## WHAT YOU NEED TO DO
Switch "median scene depth" to "mean scene depth" throughout the material below and write the lines out again with nothing else changed and the pictures left out.

═════ SUPPLIED MATERIAL ═════

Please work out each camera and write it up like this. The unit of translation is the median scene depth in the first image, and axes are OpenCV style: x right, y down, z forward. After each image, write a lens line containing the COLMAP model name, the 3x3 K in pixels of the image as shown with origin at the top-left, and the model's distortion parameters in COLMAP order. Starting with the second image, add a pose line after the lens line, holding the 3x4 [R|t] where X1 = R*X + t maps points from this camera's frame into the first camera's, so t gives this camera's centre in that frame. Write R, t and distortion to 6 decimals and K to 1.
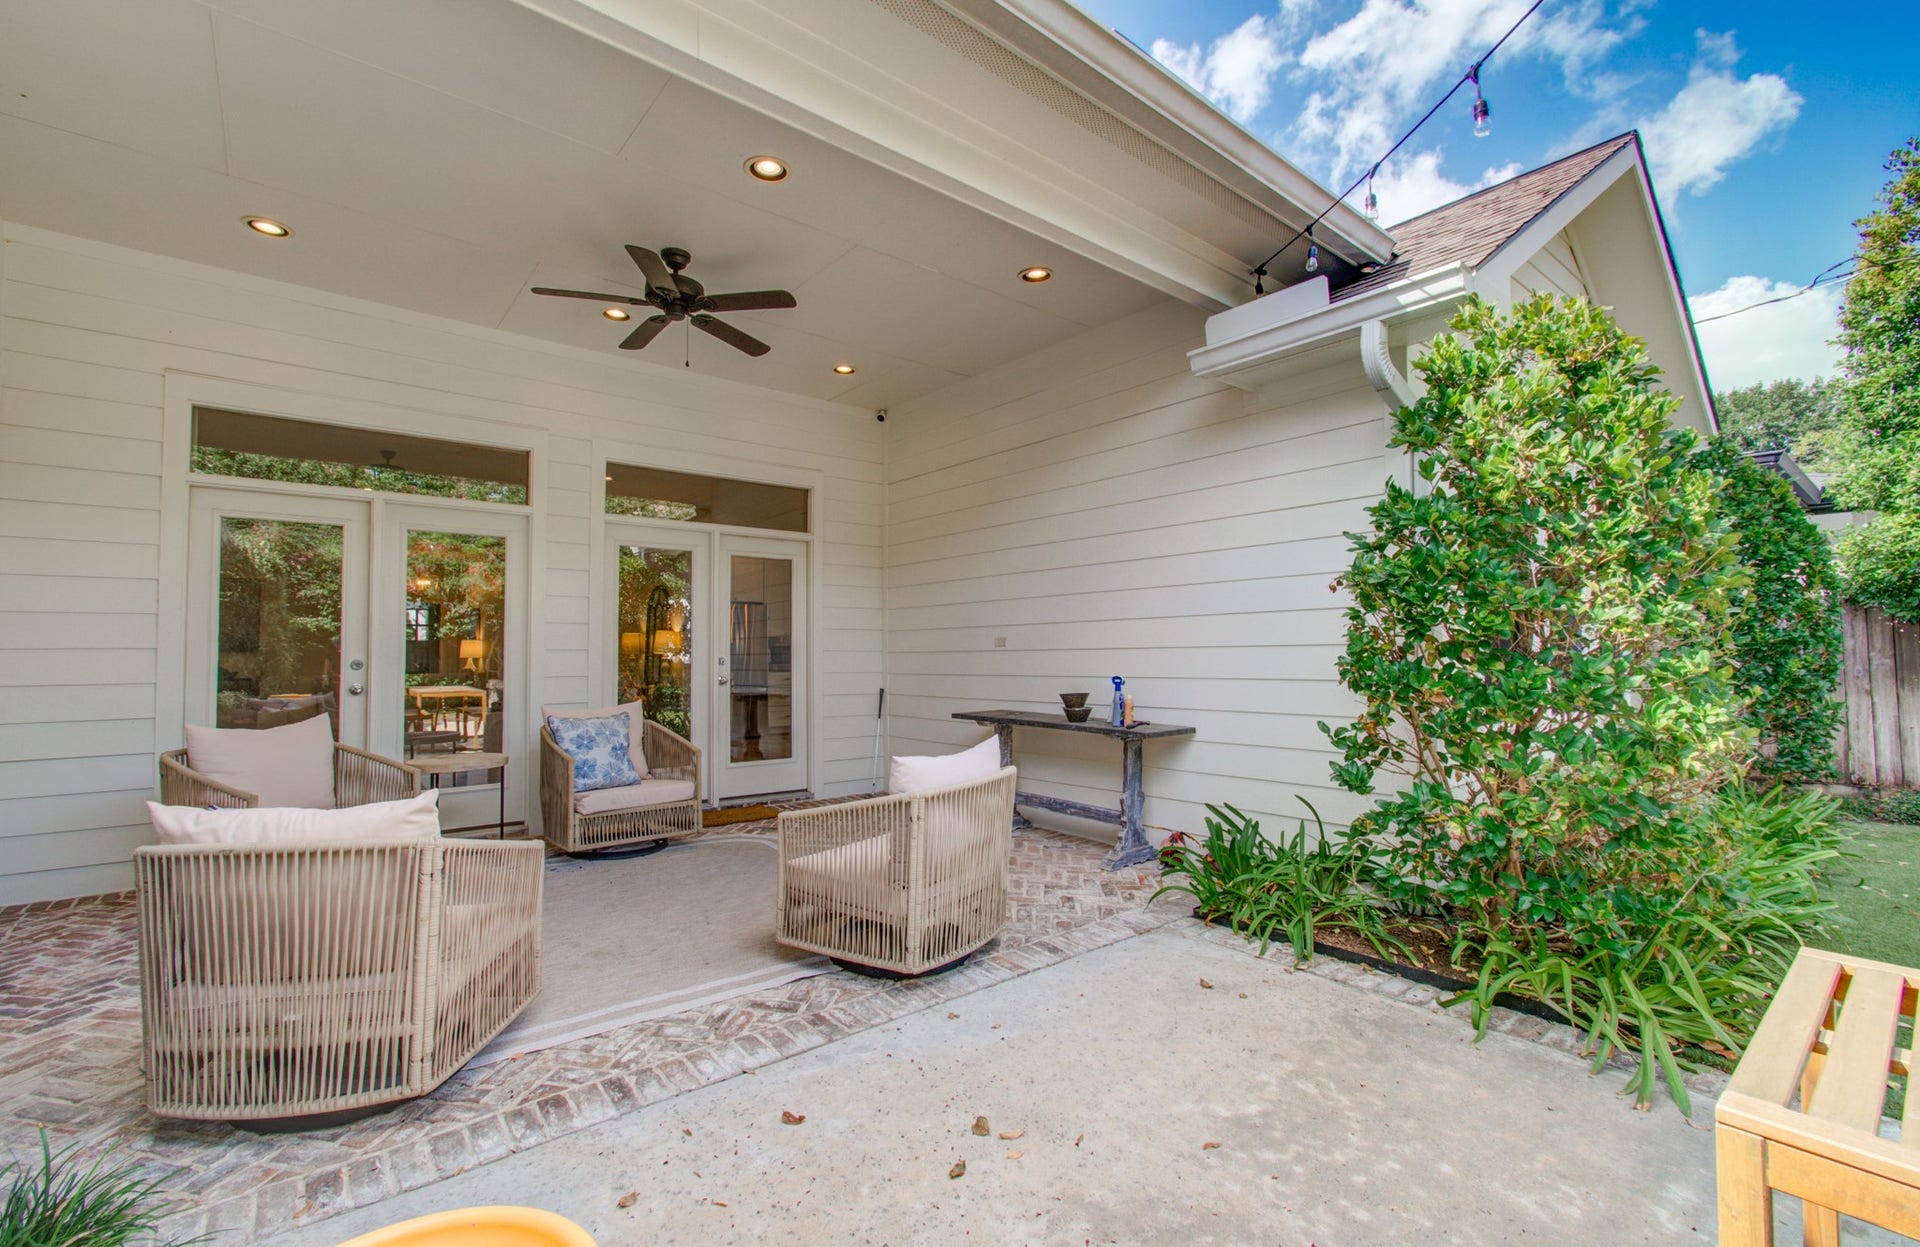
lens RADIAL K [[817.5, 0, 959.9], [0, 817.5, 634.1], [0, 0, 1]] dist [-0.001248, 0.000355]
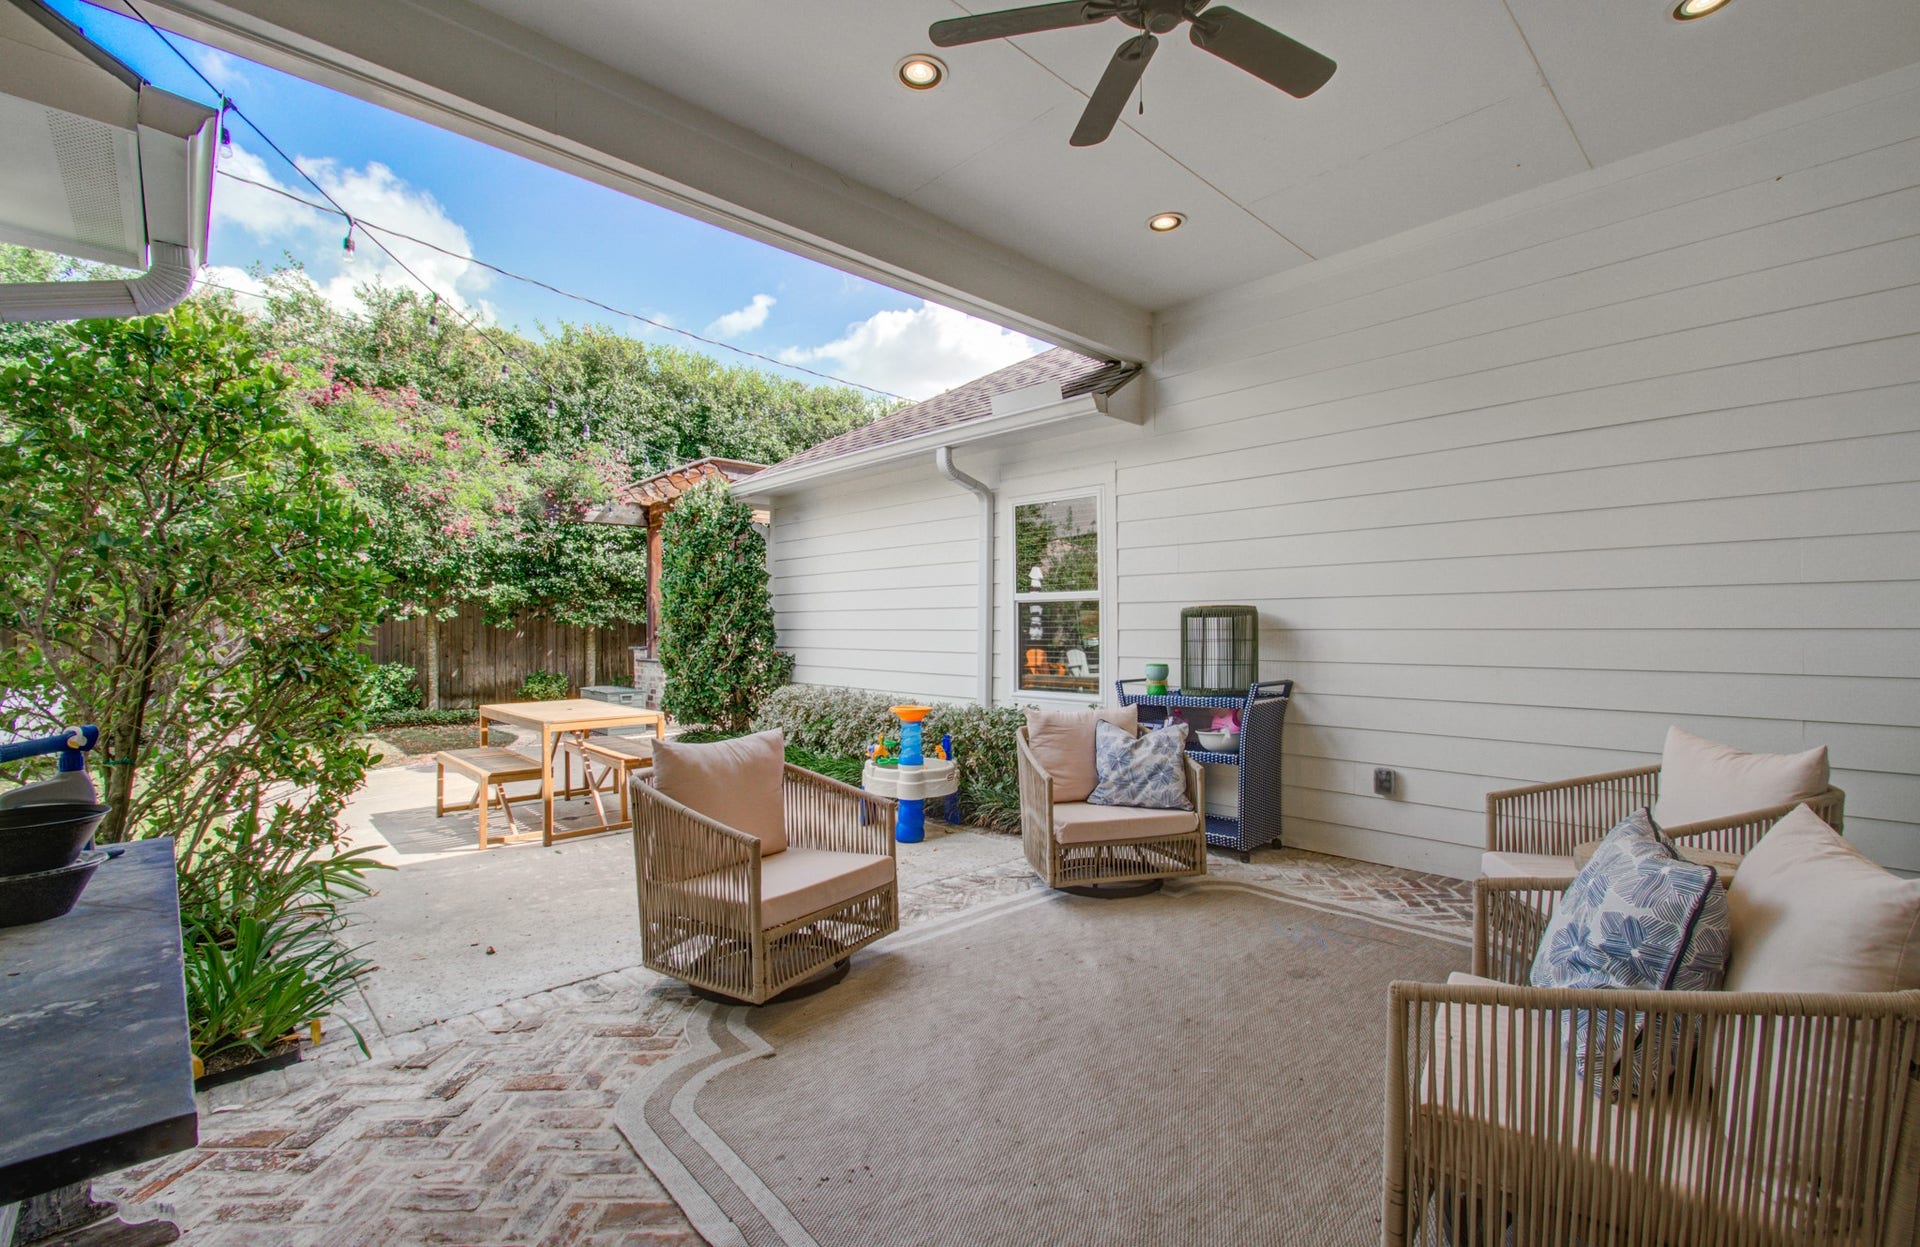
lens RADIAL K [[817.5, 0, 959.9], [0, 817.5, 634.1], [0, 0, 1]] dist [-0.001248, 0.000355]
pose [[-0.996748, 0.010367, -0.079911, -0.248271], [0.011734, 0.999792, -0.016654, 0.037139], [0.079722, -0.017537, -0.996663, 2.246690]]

═════

## RESULT
Please work out each camera and write it up like this. The unit of translation is the mean scene depth in the first image, and axes are OpenCV style: x right, y down, z forward. After each image, write a lens line containing the COLMAP model name, the 3x3 K in pixels of the image as shown with origin at the top-left, and the model's distortion parameters in COLMAP order. Starting with the second image, add a pose line after the lens line, holding the 3x4 [R|t] where X1 = R*X + t maps points from this camera's frame into the first camera's, so t gives this camera's centre in that frame. Write R, t and distortion to 6 decimals and K to 1.
lens RADIAL K [[817.5, 0, 959.9], [0, 817.5, 634.1], [0, 0, 1]] dist [-0.001248, 0.000355]
lens RADIAL K [[817.5, 0, 959.9], [0, 817.5, 634.1], [0, 0, 1]] dist [-0.001248, 0.000355]
pose [[-0.996748, 0.010367, -0.079911, -0.248271], [0.011734, 0.999792, -0.016654, 0.037139], [0.079722, -0.017537, -0.996663, 2.246690]]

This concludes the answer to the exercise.